4. Visible Light: The light coming from the rays of the sun and produced by light bulbs such as fluorescent and light-emitting diode lamps represents another type of electromagnetic radiation. Hence, the visible light spectrum represents all EM radiation that can be seen by the human eye. They have wavelengths ranging from 400 nm to 700 nm and frequencies of roughly 430 THz to 750 THz.
The properties of visible light are frequency, wavelength, and intensity. Within the specific spectrum, humans perceive light with different frequencies, wavelengths, and intensities based on the following colors: red, orange, yellow, green, blue, indigo, and violet. Of course, a typical light would appear white but when it passes through a prism or similar material with prism-like properties, it separates into individual bands. The best natural example is a rainbow.

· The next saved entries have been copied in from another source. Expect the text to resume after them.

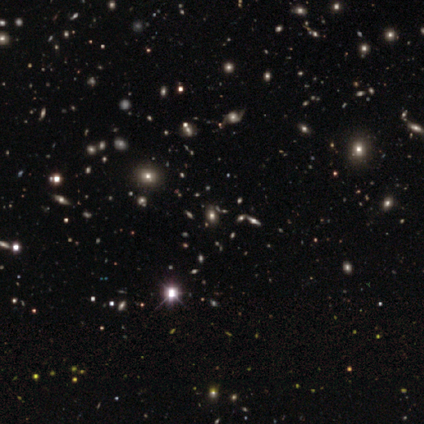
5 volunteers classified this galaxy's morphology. Overall: star or artifact (80%).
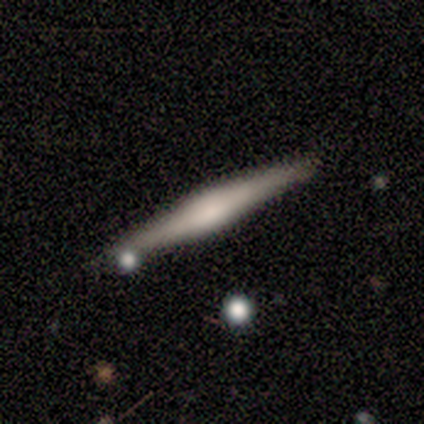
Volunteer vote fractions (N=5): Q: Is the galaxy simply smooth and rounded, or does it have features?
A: featured or disk — 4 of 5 (80%).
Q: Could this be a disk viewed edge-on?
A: yes — 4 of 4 (100%).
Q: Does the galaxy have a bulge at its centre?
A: rounded — 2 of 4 (50%).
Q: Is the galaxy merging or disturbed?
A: none — 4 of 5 (80%).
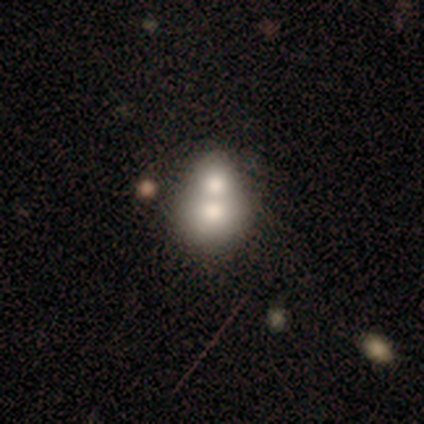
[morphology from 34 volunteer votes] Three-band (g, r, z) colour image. It shows a smooth galaxy with no disk features (59%) that is in between round and cigar-shaped (50%). Merging: merger (79%).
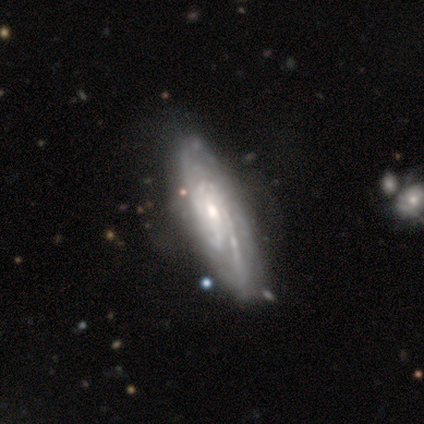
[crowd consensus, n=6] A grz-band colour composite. It shows a featured or disk galaxy (83%) with a weak bar (80%), medium (60%) spiral arms (100%) and a moderate central bulge (60%). Merging: none (100%).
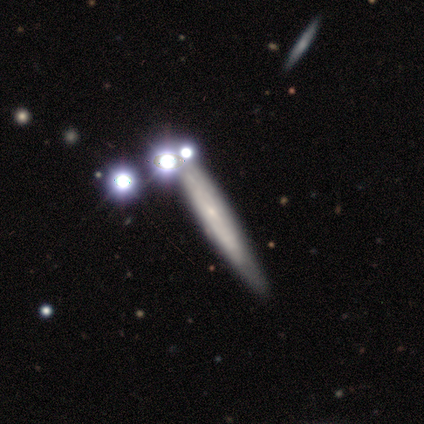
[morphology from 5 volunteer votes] Smooth or featured? 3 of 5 (60%) said star or artifact.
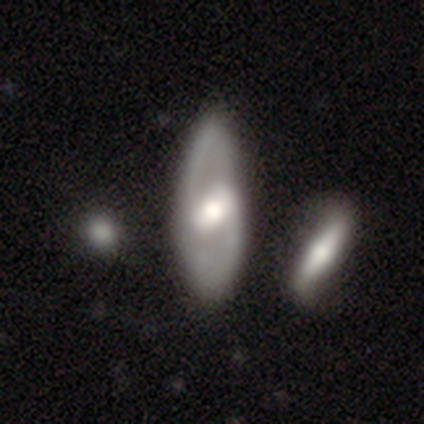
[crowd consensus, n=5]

5. Ultraviolet Radiation: Most of the ultraviolet radiation on Earth comes from the Sun. It represents EM radiation with wavelengths between 10nm and 400nm, and frequencies between 30 PHz and 750 THz. There are also specific subtypes of UV radiation: UVA, UVB, and UVC rays. Only UVA and UVB pass through the atmosphere.
Overexposure to sunlight is harmful to the skin and overall health because of the adverse effect of UV radiation. UVA rays and UVB rays have different effects: the latter can cause sunburn and can result in direct DNA and RNA damage while the former has been linked to photoaging and indirect damage to DNA and RNA. These harmful effects necessitate the use of sunscreens with broad-spectrum protection, wearing protective clothing, and minimizing exposure to sunlight.

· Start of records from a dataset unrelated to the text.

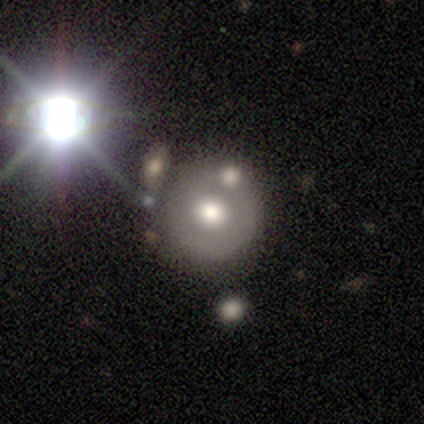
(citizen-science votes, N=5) smooth_or_featured: featured or disk (p=0.80) [alt: star or artifact p=0.20]
disk_edge_on: no (p=1.00)
bar: no (p=0.75) [alt: strong p=0.25]
has_spiral_arms: no (p=1.00)
bulge_size: large (p=0.50) [tied with: moderate p=0.50]
merging: minor disturbance (p=0.50) [alt: none p=0.25]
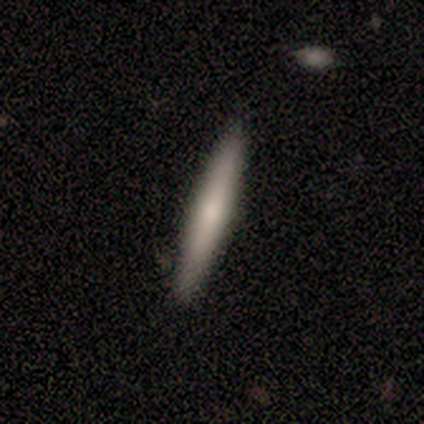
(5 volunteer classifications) smooth_or_featured: featured or disk (p=0.60) [alt: smooth p=0.40]
disk_edge_on: yes (p=1.00)
edge_on_bulge: rounded (p=1.00)
merging: none (p=0.80) [alt: minor disturbance p=0.20]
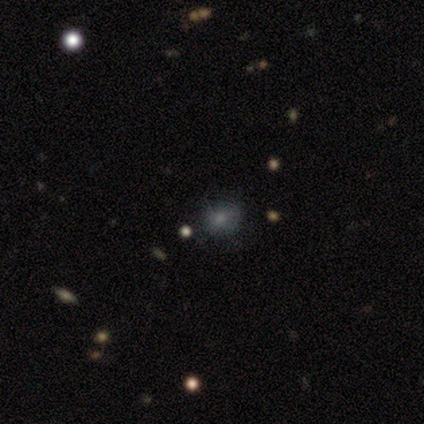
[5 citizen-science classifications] smooth 100%, featured or disk 0%, star or artifact 0%. Down the decision tree: how rounded — round (60%); merging — none (60%).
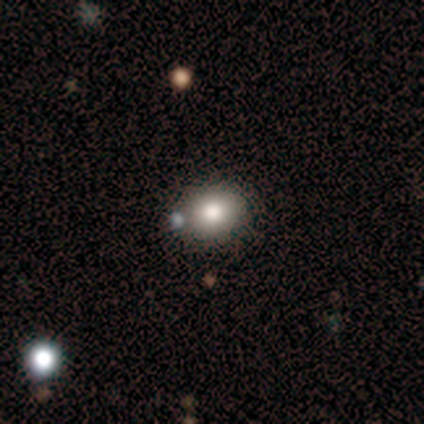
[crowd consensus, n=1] Morphology: type=featured or disk (100%); edge-on=no (100%); bar=no (100%); spiral arms=no (100%); bulge=large (100%); merging=none (100%).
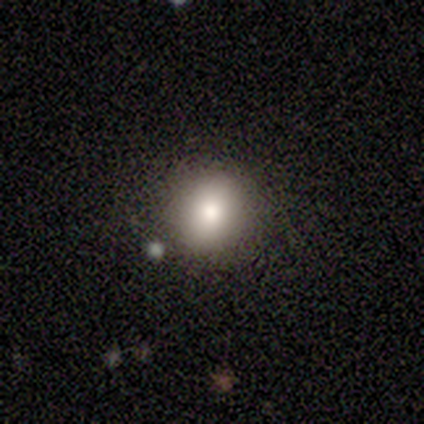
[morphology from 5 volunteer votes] smooth_or_featured: smooth (p=1.00)
how_rounded: round (p=1.00)
merging: none (p=1.00)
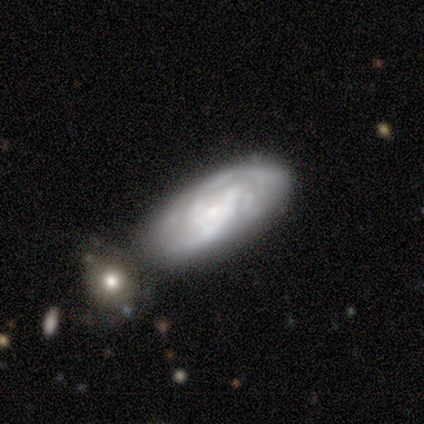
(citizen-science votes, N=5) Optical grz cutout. It shows a smooth galaxy with no disk features (60%) that is in between round and cigar-shaped (67%). Merging: none (40%, tied with merger).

6. X-Radiation or X-Rays: Next to ultraviolet radiation in the electromagnetic spectrum are x-rays or x-radiation. They are high-energy EM radiation that can penetrate a number of objects, including human tissue. Their wavelengths range from 10 pm to 10 nm and their frequencies are between 30 PHz and 30 AHz.
This type of EM radiation has seen wide application in medical imaging technologies such as projectional radiography, computed tomography, and fluoroscopy. Because they are a form of ionizing radiation, they are also used in a specific medical treatment called radiation therapy to target and kill malignant tissues and cells.
7. Gamma Rays: At the end of the electromagnetic spectrum are gamma rays. They have the shortest wavelengths and highest frequencies within the spectrum. Furthermore, they are a specific form of ionizing and penetrating EM radiation emerging from the radioactive decay of atomic nuclei. Other sources include thunderstorms, solar flares, cosmic rays, pulsars and magnetars, active galaxies, and quasars.
Note that gamma rays and x-rays overlap in the EM spectrum. The use of these two terminologies tends to differ between scientific disciplines. Nevertheless, because they are ionizing radiation similar to extreme UV, soft x-rays, and hard x-rays, they are biologically hazardous. Exposure to gamma rays can result in organ damage.